ABUJA, Nigeria (AP) — Gunmen attacked two churches in rural northwestern Nigeria on Sunday, killing three people, witnesses and a state official said, weeks after a similar attack in the West African nation left 40 worshippers dead.
The attack in Kajuru area of Kaduna State targeted four villages, resulting in the abduction of an unspecified number of residents and the destruction of houses before the assailants managed to escape, locals said.
It wasn’t immediately clear who was behind the attack on the Kaduna churches. Much of Nigeria has struggled with security issues, with Kaduna as one of the worst-hit states. At least 32 people were killed in the Kajuru area last week in an attack that lasted for hours across four villages.
Worshippers were attending the service at the Maranatha Baptist Church and at St. Moses Catholic Church in Rubu community of Kaduna on Sunday morning when “they (the assailants) just came and surrounded the churches,” both located in the same area, said Usman Danladi, who lives nearby.
“Before they (worshippers) noticed, they were already terrorizing them; some began attacking inside the church then others proceeded to other areas,” Danladi said. He added that “most of the victims kidnapped are from the Baptist (church) while the three killed were Catholics.”
The Kaduna state government confirmed the three deaths by bandits who “stormed the villages on motorcycles, beginning from Ungwan Fada, and moving into Ungwan Turawa, before Ungwan Makama and then Rubu.” Security patrols are being conducted in the general area” as investigations proceed, according to Samuel Aruwan, Kaduna commissioner for security.
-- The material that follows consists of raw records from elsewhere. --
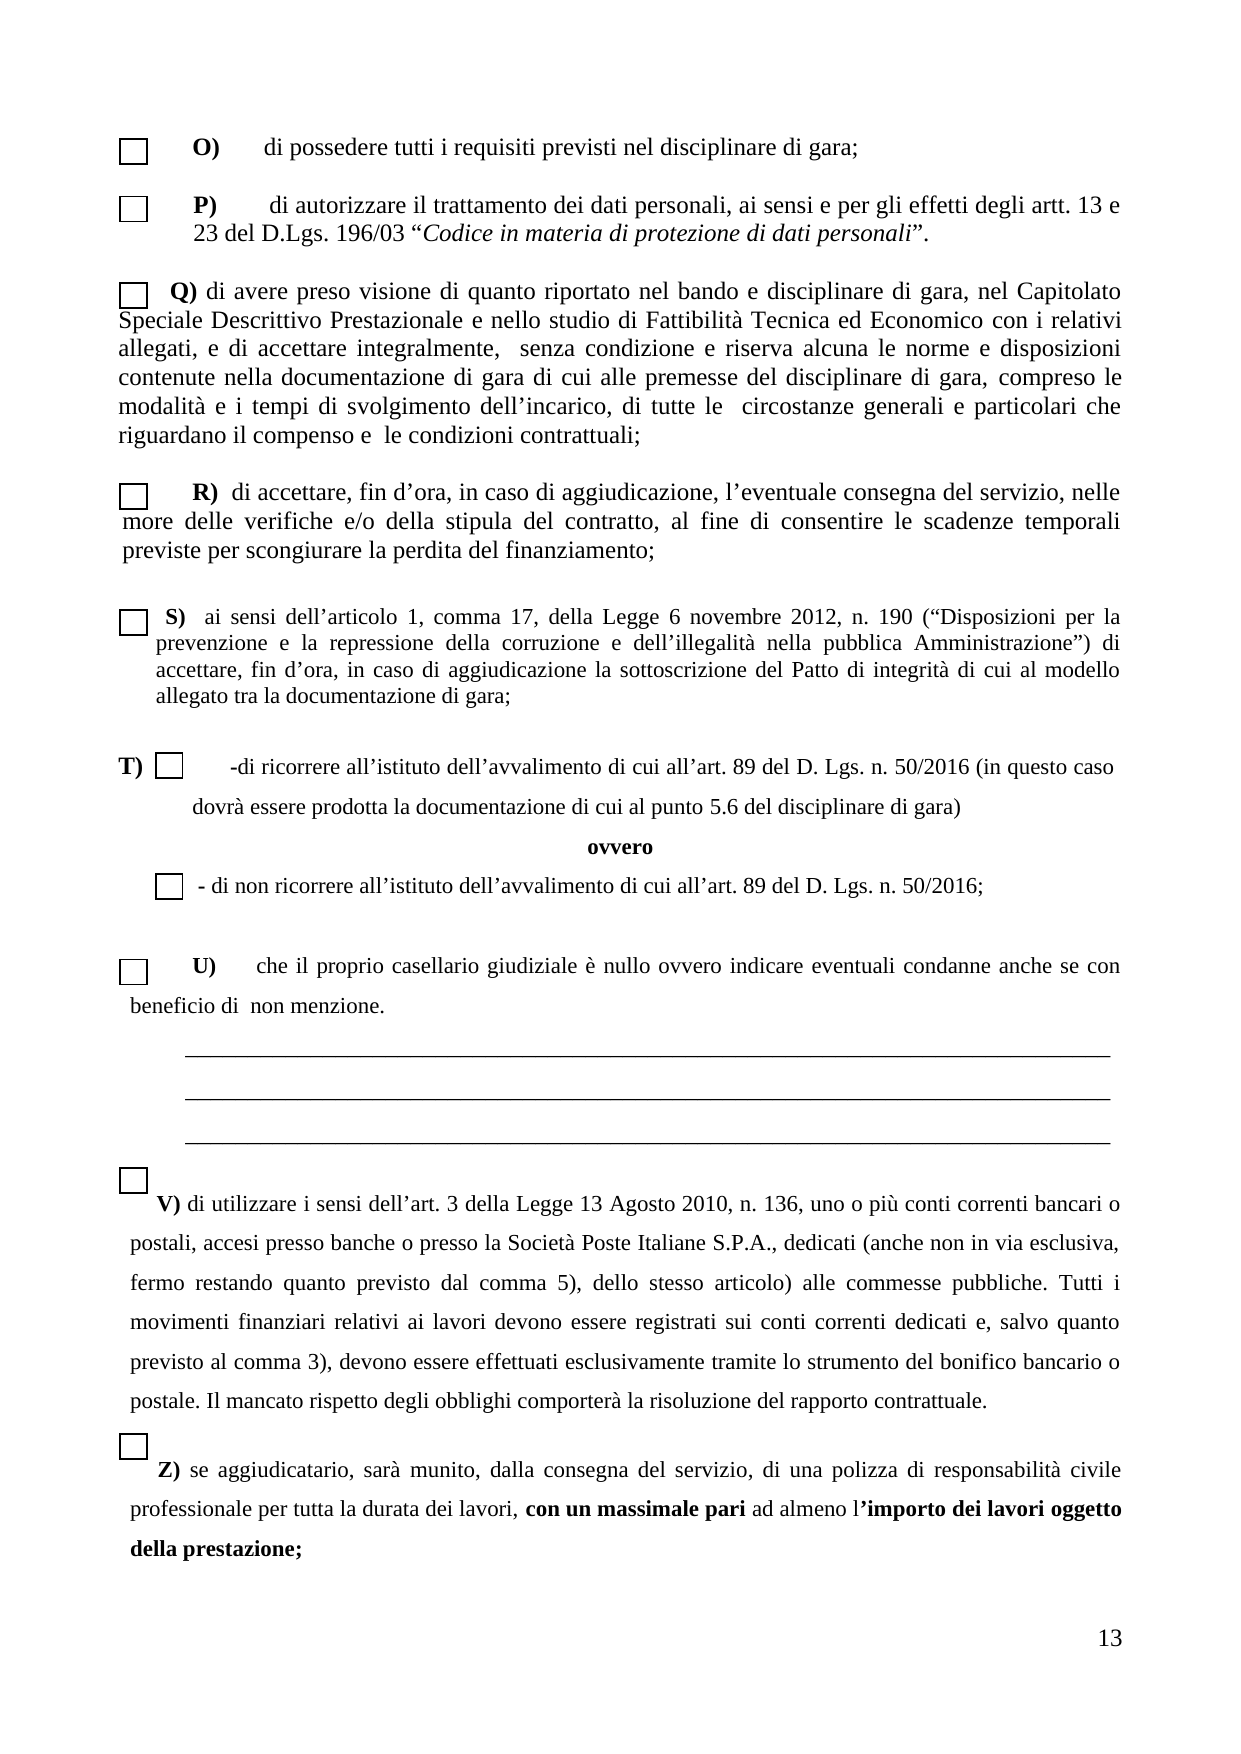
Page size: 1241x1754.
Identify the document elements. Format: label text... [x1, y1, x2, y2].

text S) ai sensi dell’articolo 1, comma 17, della Legge 6 novembre 2012, n. 190 (“Disposizioni per la prevenzione e la repressione della corruzione e dell’illegalità nella pubblica Amministrazione”) di accettare, fin d’ora, in caso di aggiudicazione la sottoscrizione del Patto di integrità di cui al modello allegato tra la documentazione di gara; [118, 603, 1122, 708]
text T) -di ricorrere all’istituto dell’avvalimento di cui all’art. 89 del D. Lgs. n. 50/2016 (in questo caso dovrà essere prodotta la documentazione di cui al punto 5.6 del disciplinare di gara) [118, 751, 1122, 820]
text Z) se aggiudicatario, sarà munito, dalla consegna del servizio, di una polizza di responsabilità civile professionale per tutta la durata dei lavori, con un massimale pari ad almeno l’importo dei lavori oggetto della prestazione; [130, 1456, 1122, 1561]
text Q) di avere preso visione di quanto riportato nel bando e disciplinare di gara, nel Capitolato Speciale Descrittivo Prestazionale e nello studio di Fattibilità Tecnica ed Economico con i relativi allegati, e di accettare integralmente, senza condizione e riserva alcuna le norme e disposizioni contenute nella documentazione di gara di cui alle premesse del disciplinare di gara, compreso le modalità e i tempi di svolgimento dell’incarico, di tutte le circostanze generali e particolari che riguardano il compenso e le condizioni contrattuali; [118, 276, 1122, 448]
text O) di possedere tutti i requisiti previsti nel disciplinare di gara; [118, 132, 1122, 161]
text U) che il proprio casellario giudiziale è nullo ovvero indicare eventuali condanne anche se con beneficio di non menzione. [130, 952, 1122, 1018]
text ovvero [118, 833, 1122, 859]
text - di non ricorrere all’istituto dell’avvalimento di cui all’art. 89 del D. Lgs. n. 50/2016; [118, 872, 1122, 899]
text V) di utilizzare i sensi dell’art. 3 della Legge 13 Agosto 2010, n. 136, uno o più conti correnti bancari o postali, accesi presso banche o presso la Società Poste Italiane S.P.A., dedicati (anche non in via esclusiva, fermo restando quanto previsto dal comma 5), dello stesso articolo) alle commesse pubbliche. Tutti i movimenti finanziari relativi ai lavori devono essere registrati sui conti correnti dedicati e, salvo quanto previsto al comma 3), devono essere effettuati esclusivamente tramite lo strumento del bonifico bancario o postale. Il mancato rispetto degli obblighi comporterà la risoluzione del rapporto contrattuale. [130, 1190, 1122, 1414]
text ______________________________________________________________________________________________________________________________________________________________________________________________________________________________ [185, 1031, 1122, 1146]
text R) di accettare, fin d’ora, in caso di aggiudicazione, l’eventuale consegna del servizio, nelle more delle verifiche e/o della stipula del contratto, al fine di consentire le scadenze temporali previste per scongiurare la perdita del finanziamento; [122, 477, 1122, 563]
text P) di autorizzare il trattamento dei dati personali, ai sensi e per gli effetti degli artt. 13 e 23 del D.Lgs. 196/03 “Codice in materia di protezione di dati personali”. [118, 190, 1122, 247]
The Christian Association of Nigeria condemned Sunday’s attacks and said churches in Nigeria have become “targets” of armed groups.
“It is very unfortunate that when we are yet to come out of the mourning of those killed in Owo two Sundays ago, another one has happened in Kaduna,” Pastor Adebayo Oladeji, the association’s spokesman, told The Associated Press. “It has become a recurring decimal.”
Many of the attacks targeting rural areas in Nigeria’s troubled northern region are similar. The motorcycle-riding gunmen often arrive in hundreds in areas where Nigeria’s security forces are outnumbered and outgunned. It usually takes months for the police to make arrests and authorities have identified the attackers as mostly young herdsmen from the Fulani tribe caught up in Nigeria’s pastoral conflict between host communities and herdsmen over limited access to water and land.